Written request: Render the lines below as a numbered list, omitting any blank lines. Leave the pictures out of your answer.

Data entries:
————————
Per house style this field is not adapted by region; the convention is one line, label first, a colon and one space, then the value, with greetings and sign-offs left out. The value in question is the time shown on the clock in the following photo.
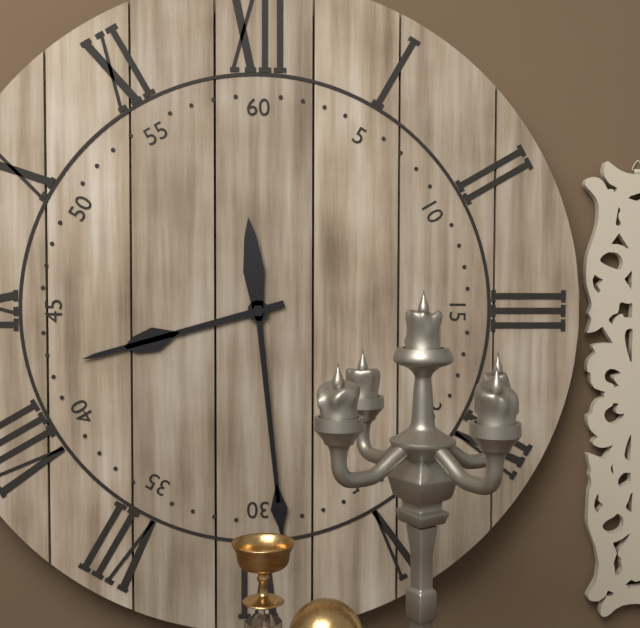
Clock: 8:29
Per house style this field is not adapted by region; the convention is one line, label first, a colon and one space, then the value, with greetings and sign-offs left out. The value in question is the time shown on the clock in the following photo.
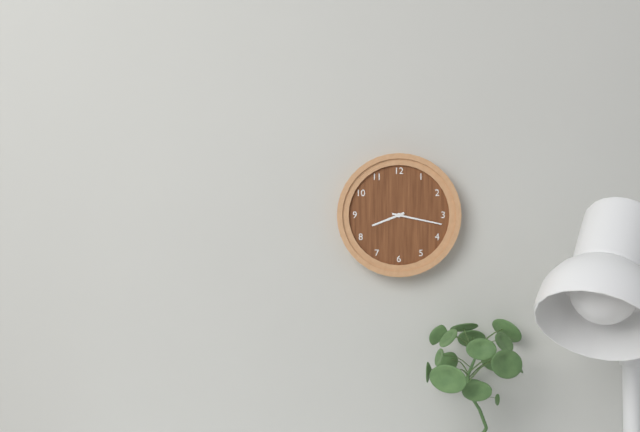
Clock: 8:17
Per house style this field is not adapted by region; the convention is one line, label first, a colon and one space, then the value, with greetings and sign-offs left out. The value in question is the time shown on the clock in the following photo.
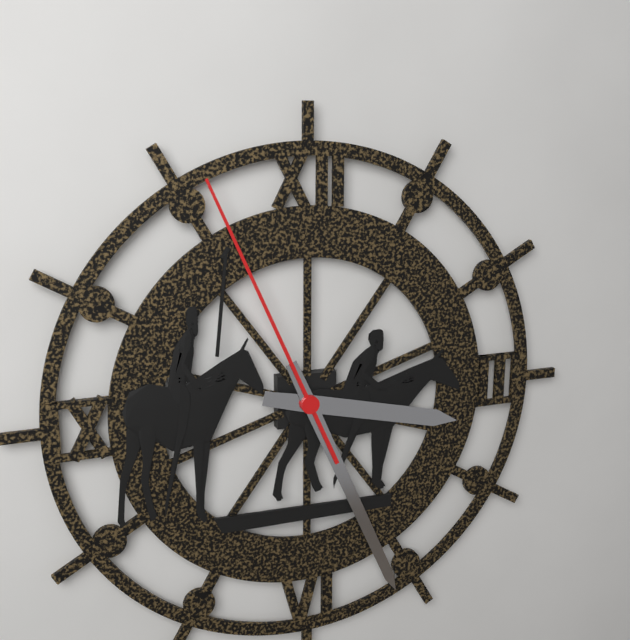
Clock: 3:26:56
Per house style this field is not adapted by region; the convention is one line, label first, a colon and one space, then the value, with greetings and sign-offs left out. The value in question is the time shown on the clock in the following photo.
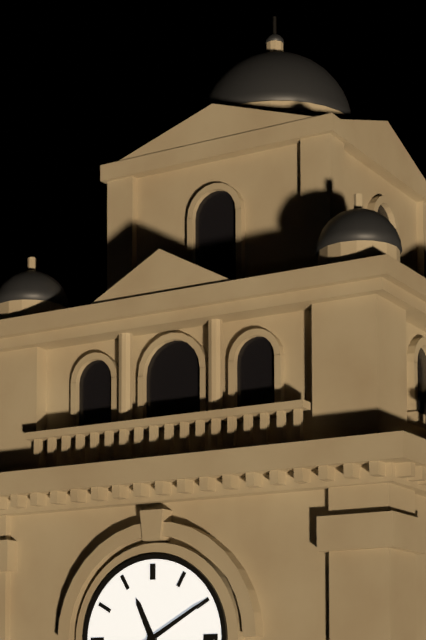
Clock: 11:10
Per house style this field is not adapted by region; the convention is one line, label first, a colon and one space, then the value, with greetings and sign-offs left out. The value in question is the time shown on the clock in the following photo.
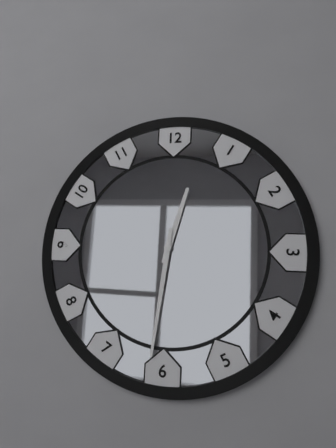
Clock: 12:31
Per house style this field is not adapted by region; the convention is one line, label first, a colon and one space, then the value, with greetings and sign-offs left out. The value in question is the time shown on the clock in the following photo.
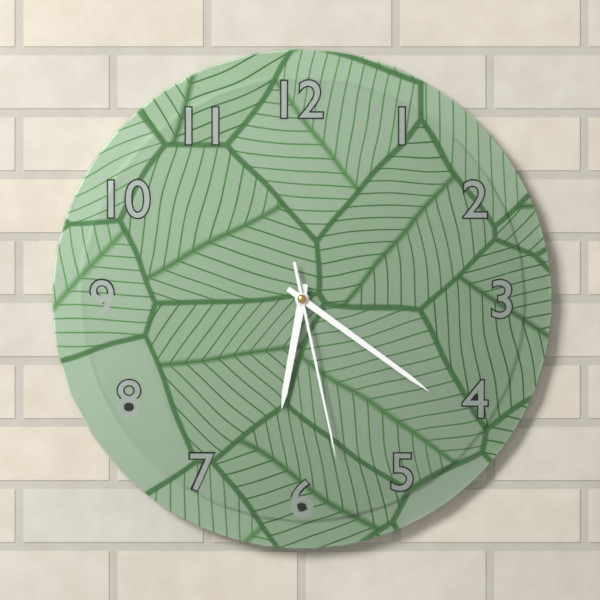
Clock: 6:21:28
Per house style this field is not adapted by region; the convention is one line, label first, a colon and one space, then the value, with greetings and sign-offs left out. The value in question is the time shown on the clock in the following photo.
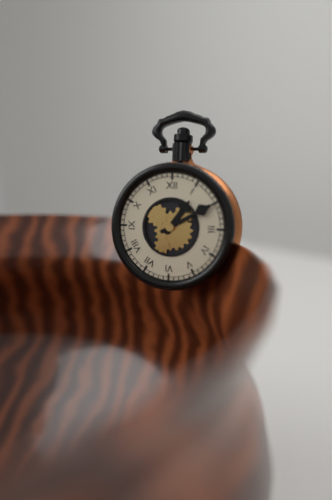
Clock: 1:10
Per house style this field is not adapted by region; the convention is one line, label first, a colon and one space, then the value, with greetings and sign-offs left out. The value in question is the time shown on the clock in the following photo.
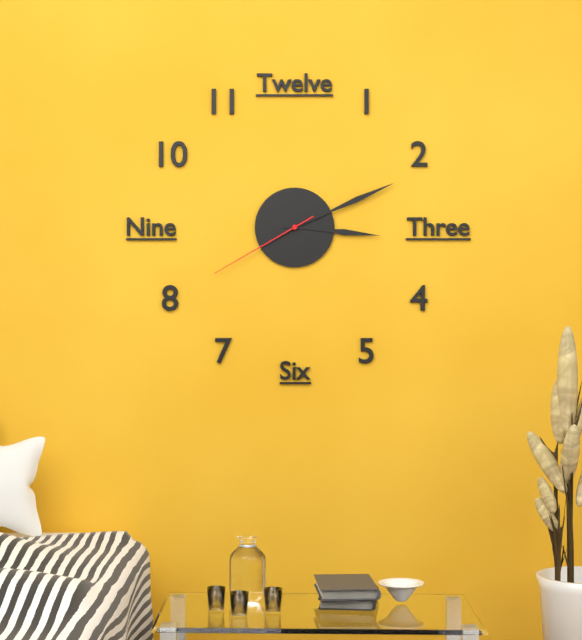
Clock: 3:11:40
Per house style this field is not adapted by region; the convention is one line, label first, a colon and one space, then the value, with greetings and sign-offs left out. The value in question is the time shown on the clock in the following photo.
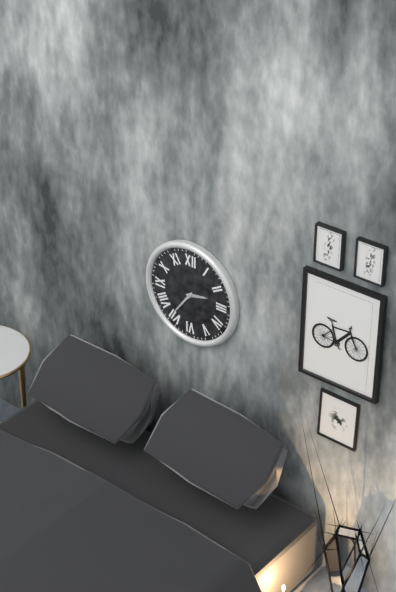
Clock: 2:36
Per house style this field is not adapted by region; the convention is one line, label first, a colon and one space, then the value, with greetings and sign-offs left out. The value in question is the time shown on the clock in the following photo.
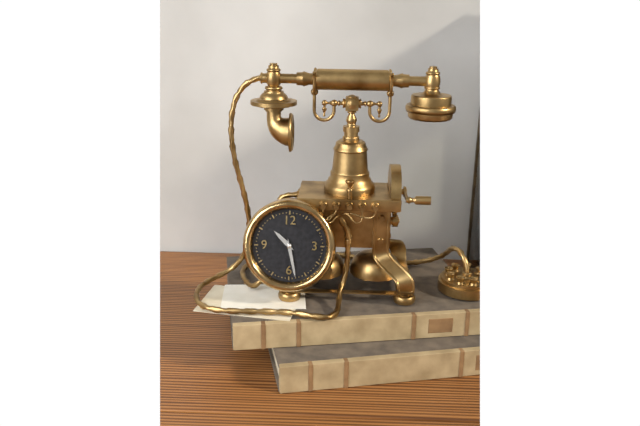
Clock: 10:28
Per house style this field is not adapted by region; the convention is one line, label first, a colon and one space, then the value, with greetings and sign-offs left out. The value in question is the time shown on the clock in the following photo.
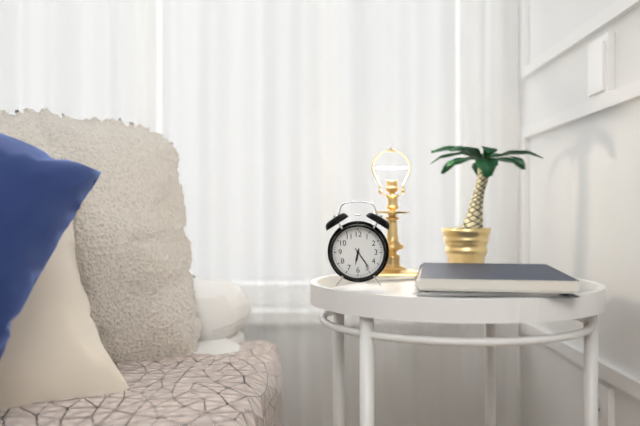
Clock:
————————
Correct result:
1. Per house style this field is not adapted by region; the convention is one line, label first, a colon and one space, then the value, with greetings and sign-offs left out. The value in question is the time shown on the clock in the following photo.
2. Clock: 8:29
3. Per house style this field is not adapted by region; the convention is one line, label first, a colon and one space, then the value, with greetings and sign-offs left out. The value in question is the time shown on the clock in the following photo.
4. Clock: 8:17
5. Per house style this field is not adapted by region; the convention is one line, label first, a colon and one space, then the value, with greetings and sign-offs left out. The value in question is the time shown on the clock in the following photo.
6. Clock: 3:26:56
7. Per house style this field is not adapted by region; the convention is one line, label first, a colon and one space, then the value, with greetings and sign-offs left out. The value in question is the time shown on the clock in the following photo.
8. Clock: 11:10
9. Per house style this field is not adapted by region; the convention is one line, label first, a colon and one space, then the value, with greetings and sign-offs left out. The value in question is the time shown on the clock in the following photo.
10. Clock: 12:31
11. Per house style this field is not adapted by region; the convention is one line, label first, a colon and one space, then the value, with greetings and sign-offs left out. The value in question is the time shown on the clock in the following photo.
12. Clock: 6:21:28
13. Per house style this field is not adapted by region; the convention is one line, label first, a colon and one space, then the value, with greetings and sign-offs left out. The value in question is the time shown on the clock in the following photo.
14. Clock: 1:10
15. Per house style this field is not adapted by region; the convention is one line, label first, a colon and one space, then the value, with greetings and sign-offs left out. The value in question is the time shown on the clock in the following photo.
16. Clock: 3:11:40
17. Per house style this field is not adapted by region; the convention is one line, label first, a colon and one space, then the value, with greetings and sign-offs left out. The value in question is the time shown on the clock in the following photo.
18. Clock: 2:36
19. Per house style this field is not adapted by region; the convention is one line, label first, a colon and one space, then the value, with greetings and sign-offs left out. The value in question is the time shown on the clock in the following photo.
20. Clock: 10:28
21. Per house style this field is not adapted by region; the convention is one line, label first, a colon and one space, then the value, with greetings and sign-offs left out. The value in question is the time shown on the clock in the following photo.
22. Clock:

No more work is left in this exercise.